Angela Merkel argues against net neutrality, calls for special access fast lane - r0h1n
http://www.theverge.com/2014/12/6/7345219/angela-merkel-argues-against-net-neutrality-calls-for-special-access

======
hackerjam
wow. how disappointing. and her justification is???

don't the powers-that-be realize the unintended conseqences of their actions.
that we're in a period of transition (for real) and if elected politicians
continue to accommodate corporations that have a vested interest in shackling
and turning the "internet" into an appliance, they will expedite the adoption
of p2p and decentralized technologies. the very same technologies (think:
blockchain) that are predicted to bring about their own demise.

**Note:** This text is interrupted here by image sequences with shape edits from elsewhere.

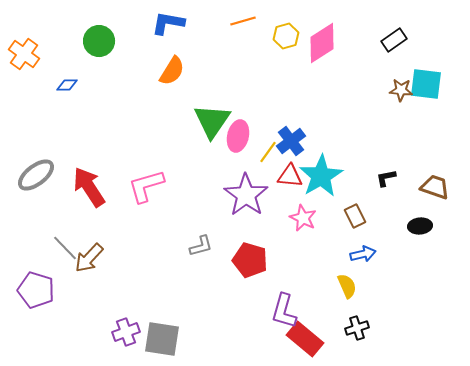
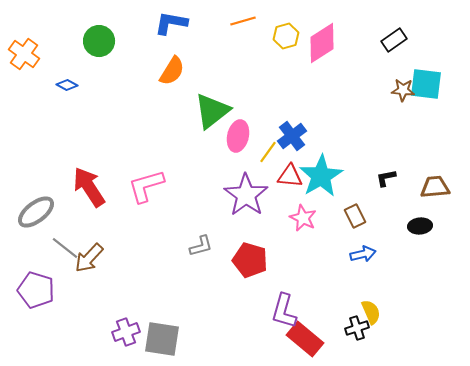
blue L-shape: moved 3 px right
blue diamond: rotated 30 degrees clockwise
brown star: moved 2 px right
green triangle: moved 10 px up; rotated 18 degrees clockwise
blue cross: moved 1 px right, 5 px up
gray ellipse: moved 37 px down
brown trapezoid: rotated 24 degrees counterclockwise
gray line: rotated 8 degrees counterclockwise
yellow semicircle: moved 24 px right, 26 px down
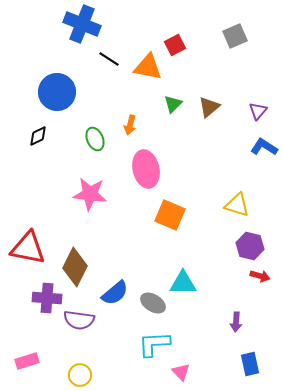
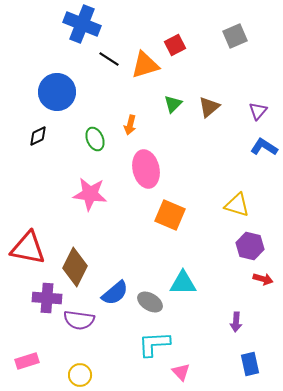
orange triangle: moved 3 px left, 2 px up; rotated 28 degrees counterclockwise
red arrow: moved 3 px right, 3 px down
gray ellipse: moved 3 px left, 1 px up
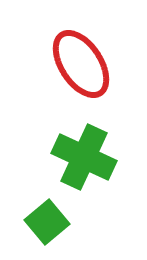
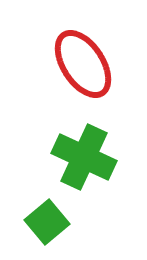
red ellipse: moved 2 px right
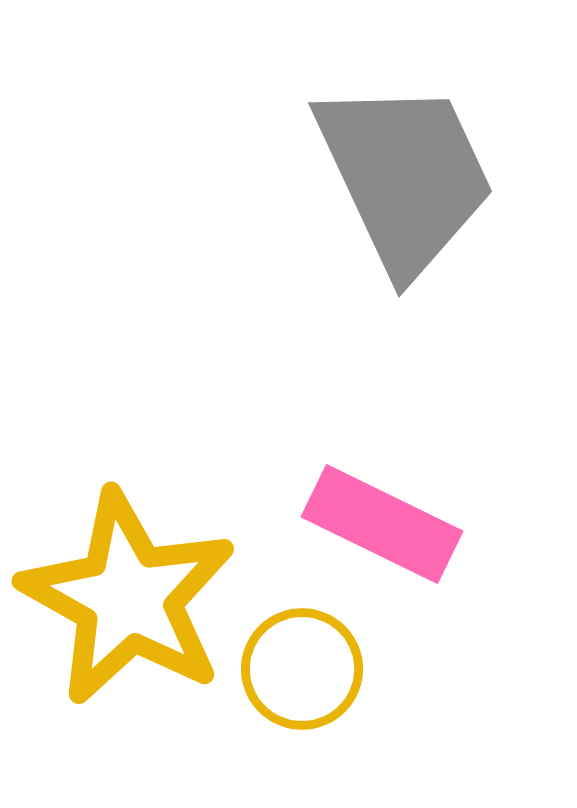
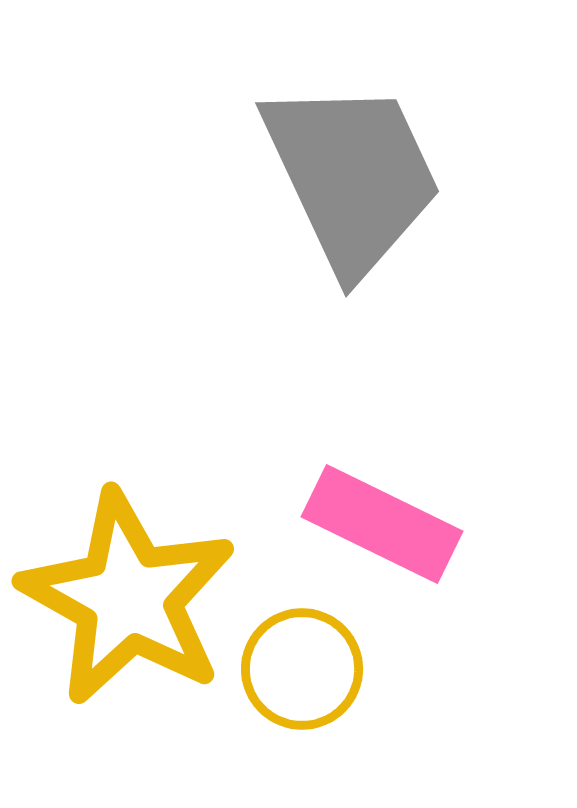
gray trapezoid: moved 53 px left
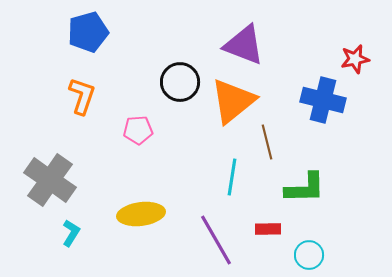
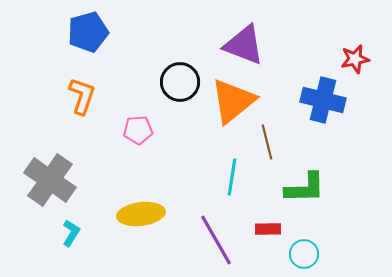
cyan circle: moved 5 px left, 1 px up
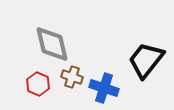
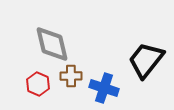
brown cross: moved 1 px left, 1 px up; rotated 20 degrees counterclockwise
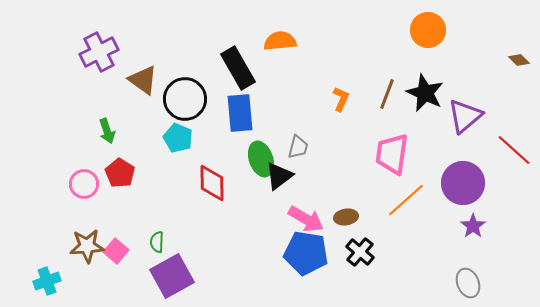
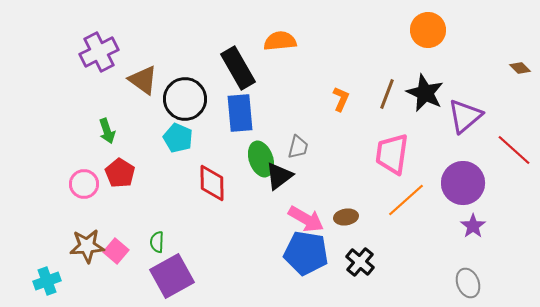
brown diamond: moved 1 px right, 8 px down
black cross: moved 10 px down
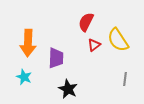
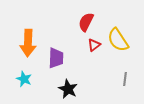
cyan star: moved 2 px down
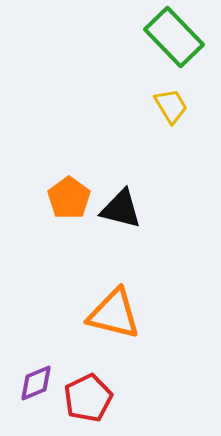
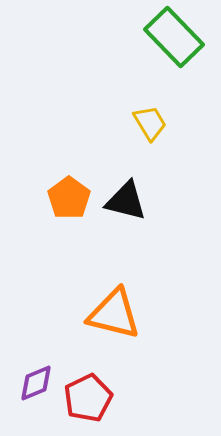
yellow trapezoid: moved 21 px left, 17 px down
black triangle: moved 5 px right, 8 px up
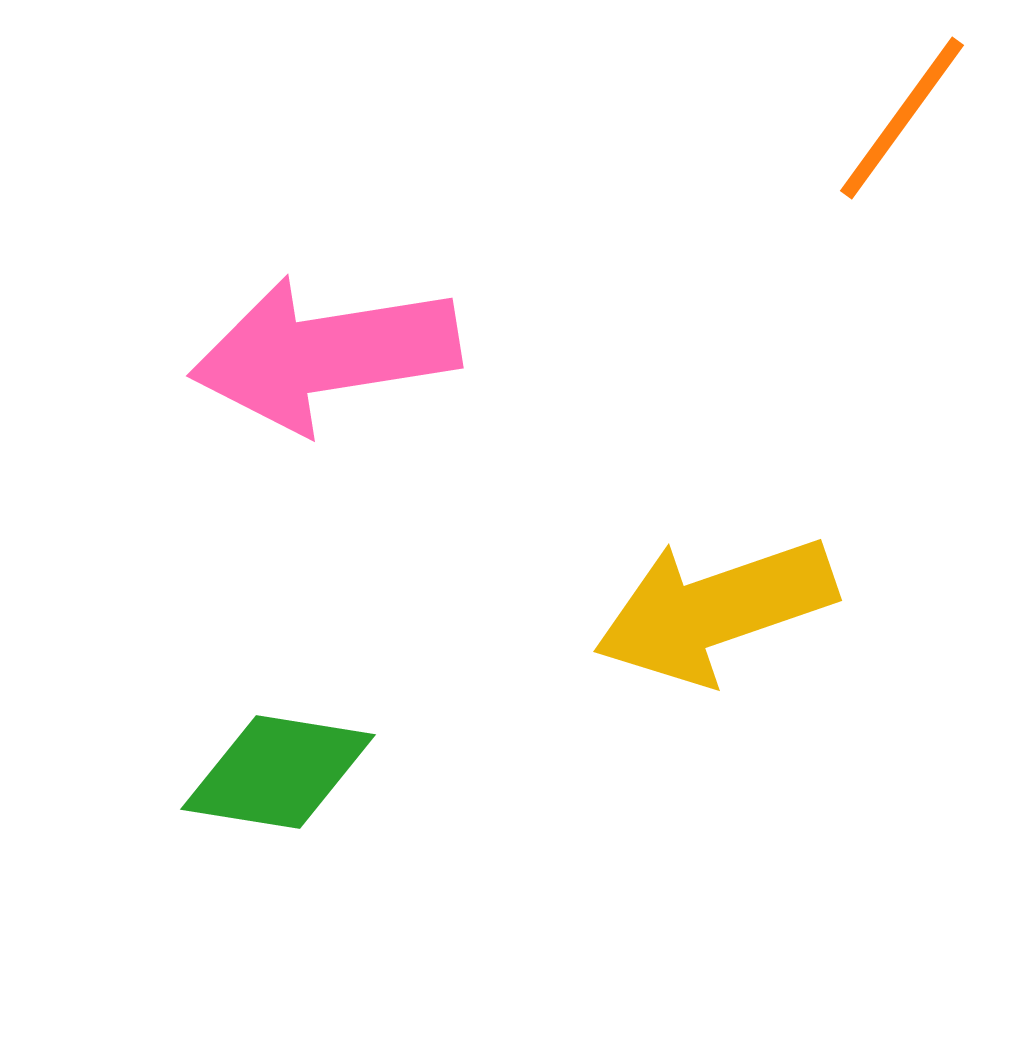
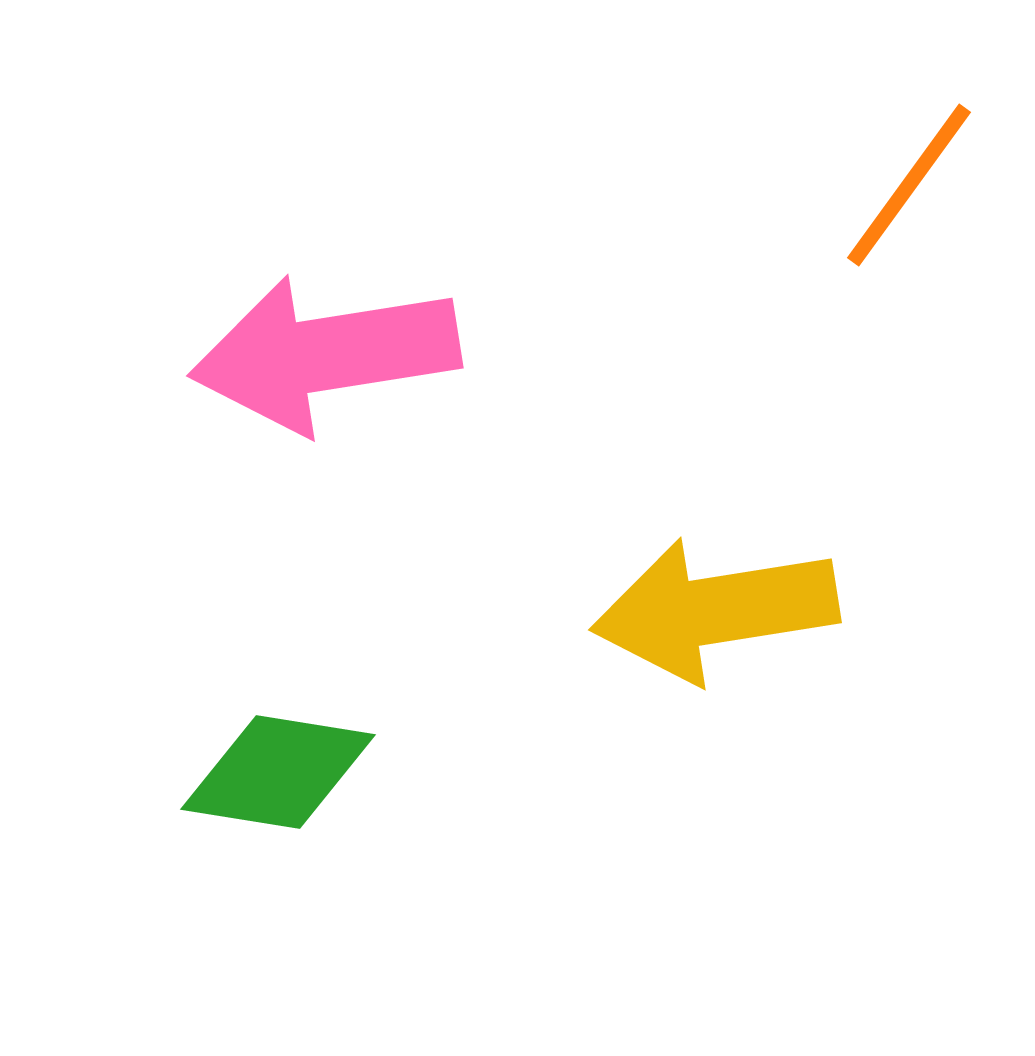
orange line: moved 7 px right, 67 px down
yellow arrow: rotated 10 degrees clockwise
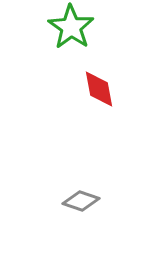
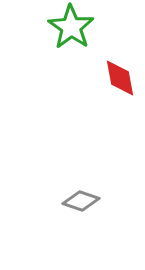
red diamond: moved 21 px right, 11 px up
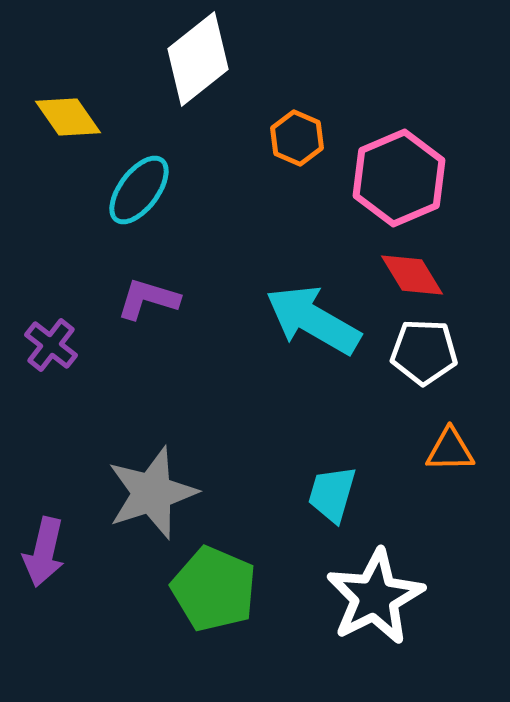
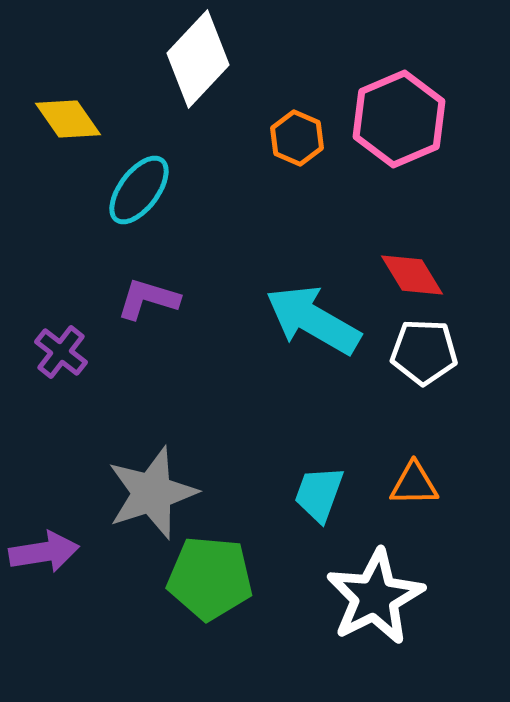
white diamond: rotated 8 degrees counterclockwise
yellow diamond: moved 2 px down
pink hexagon: moved 59 px up
purple cross: moved 10 px right, 7 px down
orange triangle: moved 36 px left, 34 px down
cyan trapezoid: moved 13 px left; rotated 4 degrees clockwise
purple arrow: rotated 112 degrees counterclockwise
green pentagon: moved 4 px left, 11 px up; rotated 18 degrees counterclockwise
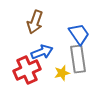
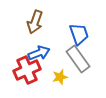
blue trapezoid: rotated 15 degrees clockwise
blue arrow: moved 3 px left, 1 px down
gray rectangle: rotated 28 degrees counterclockwise
yellow star: moved 2 px left, 4 px down
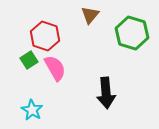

i just read a few of days ago that the g20 has adopted a set of new rules [1]
-- that should there be another financial meltdown -- they will take (not
borrow) their customers deposits and pension funds to cover their losses.

and if memory serves me correctly, when the cypriot economy tanked [2] and
they declared that they were going to seize depositor funds, > $100k , the
fall out from that action alone, gave a big impetus for investors to start
switching out of fiat currencies and into bitcoin.

our leadership is (or at least, on the surface, appears to be) so out of
touch. has it always been this way and little folks, like myself, are just now
noticing or are we living at warp speed and there is no room for error, must
less, time for reflection.

[1] [http://ellenbrown.com/2014/12/01/new-rules-cyprus-style-
bail...](http://ellenbrown.com/2014/12/01/new-rules-cyprus-style-bail-ins-to-
hit-deposits-and-pensions/)

[2]
[http://en.wikipedia.org/wiki/2012%E2%80%9313_Cypriot_financi...](http://en.wikipedia.org/wiki/2012%E2%80%9313_Cypriot_financial_crisis)